Park, along with doctoral candidate Katharine Thakkar, MA’08, and research analysts Heathman Nichols, BA’10, and Lindsey Gilling McIntosh, BA’11, measured schizophrenics’ deficient sense of body ownership by employing a procedure known as the rubber hand illusion. The researchers placed a rubber hand in front of each subject while hiding one of the subject’s own hands from view. As researchers stroked each hand simultaneously, subjects were asked to estimate the position of their hidden hand using a ruler atop the device hiding it.“After a while, patients with schizophrenia begin to ‘feel’ the rubber hand and disown their own hand. They also experience their real hand as closer to the rubber hand,” Park explains. “Healthy people get this illusion too, but weakly. Some don’t get it at all.” The susceptibility of schizophrenia patients to the rubber hand illusion suggests that they have a more flexible body representation and weakened sense of self compared to healthy people.

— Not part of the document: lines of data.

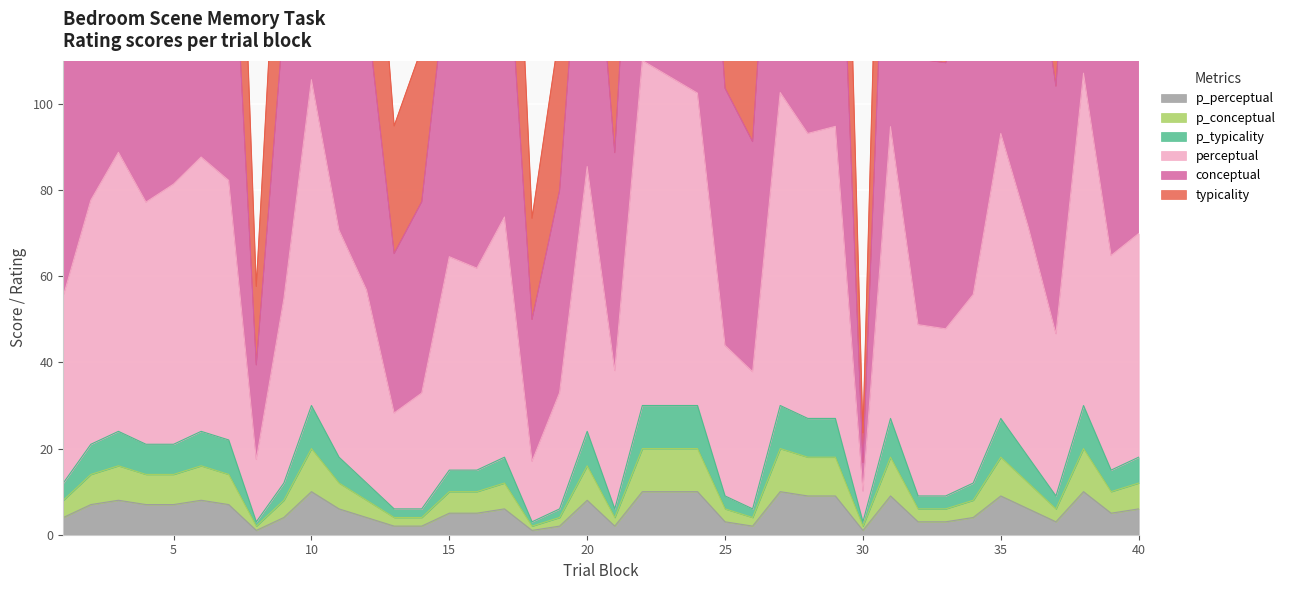

What is the difference between the second highest and minimum values in the p_conceptual series?

9.0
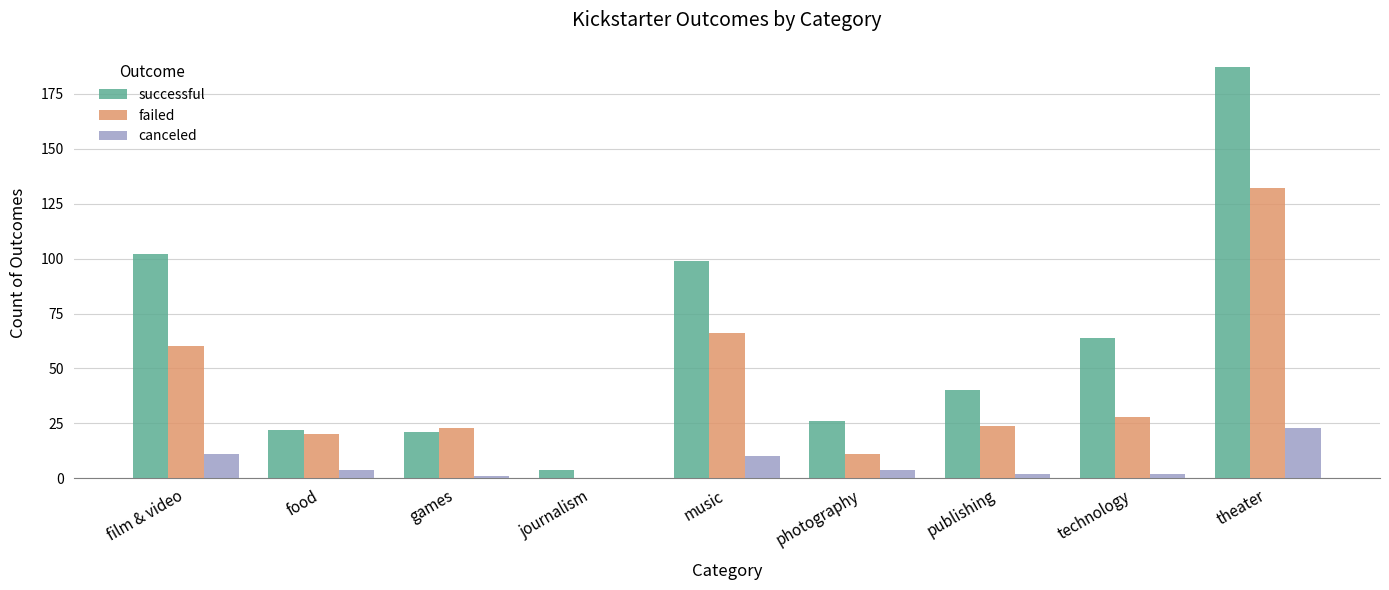

What is the sum of all failed values?

364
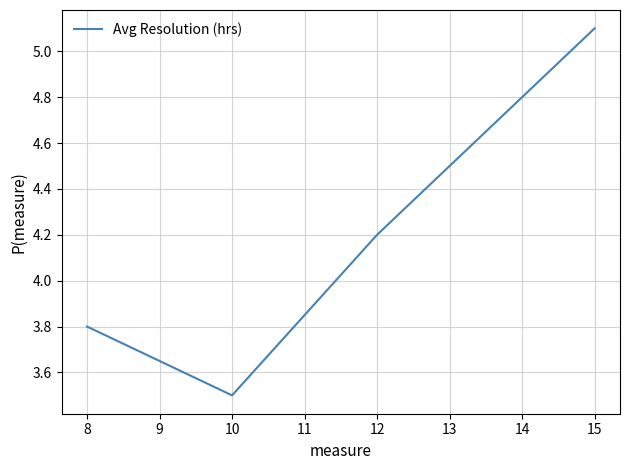

Reading right to left, transcribe all the data shown in this chart.

15=5.1	12=4.2	10=3.5	8=3.8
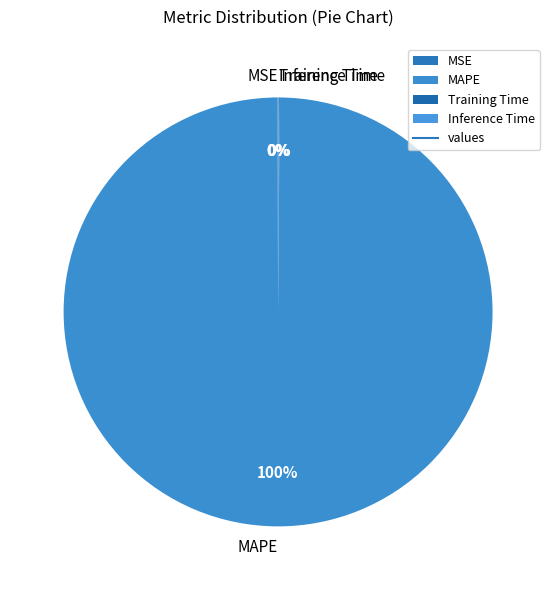

To the nearest percent, what is the average slice percentage?

25%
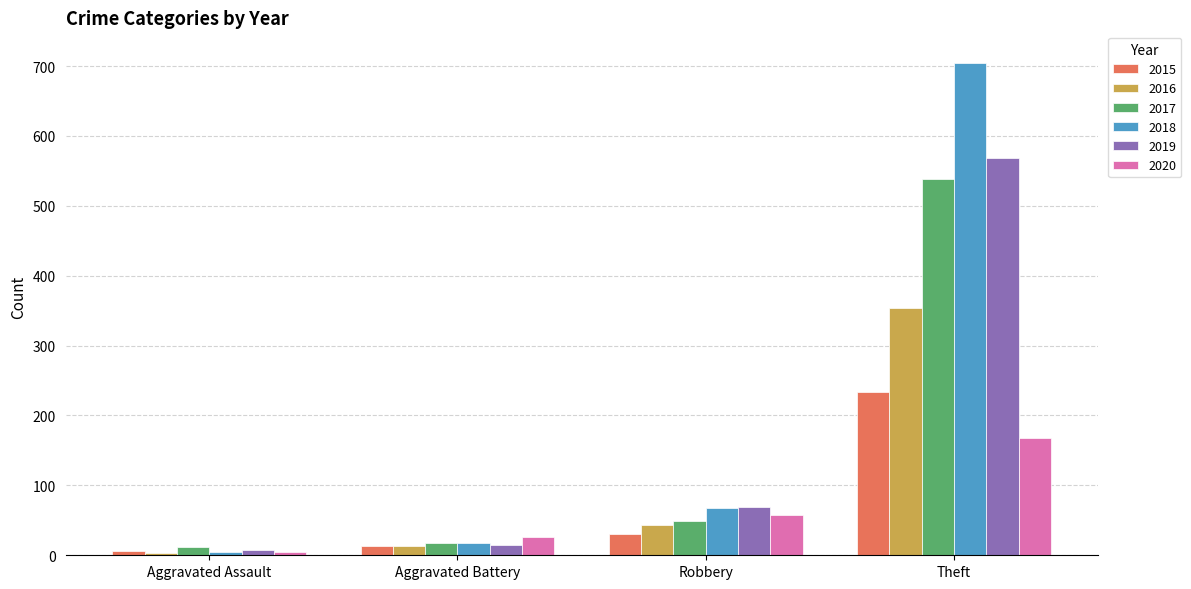

At which label is 2015 closest to 119?

Robbery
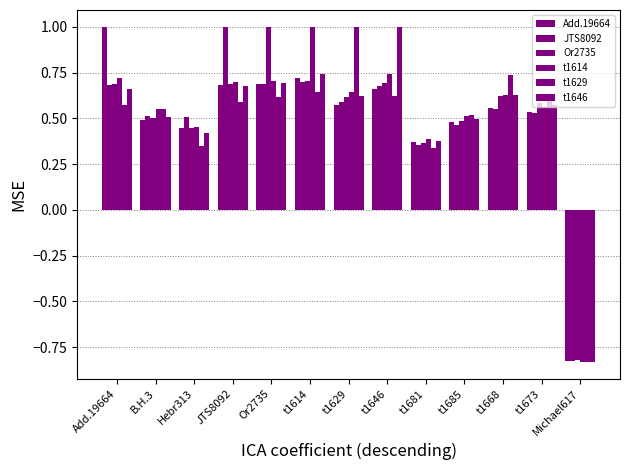

How many data points does each series have?

13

The findings may mean that movement therapy, which trains people to be focused and centered on their own bodies via some forms of yoga and dance, might help some of the more than 2.2 million people diagnosed with the mental disorder. “Exercise is inexpensive and obviously has a broad range of beneficial effects, so if it can also reduce the severity of schizophrenia, it is all to the good,” Park says.
She says that, decades ago, schizophrenics’ weakened body awareness was considered “[one of] the core features of schizophrenia…but in recent years much of the emphasis has been on cognitive functions.” This research, published in Public Library of Science ONE, brings the body back into the mind of the psychological community. It also may offer schizophrenia patients the age-old solution for mind-body disconnection put forth by Lady Gaga in 2008: “just dance.”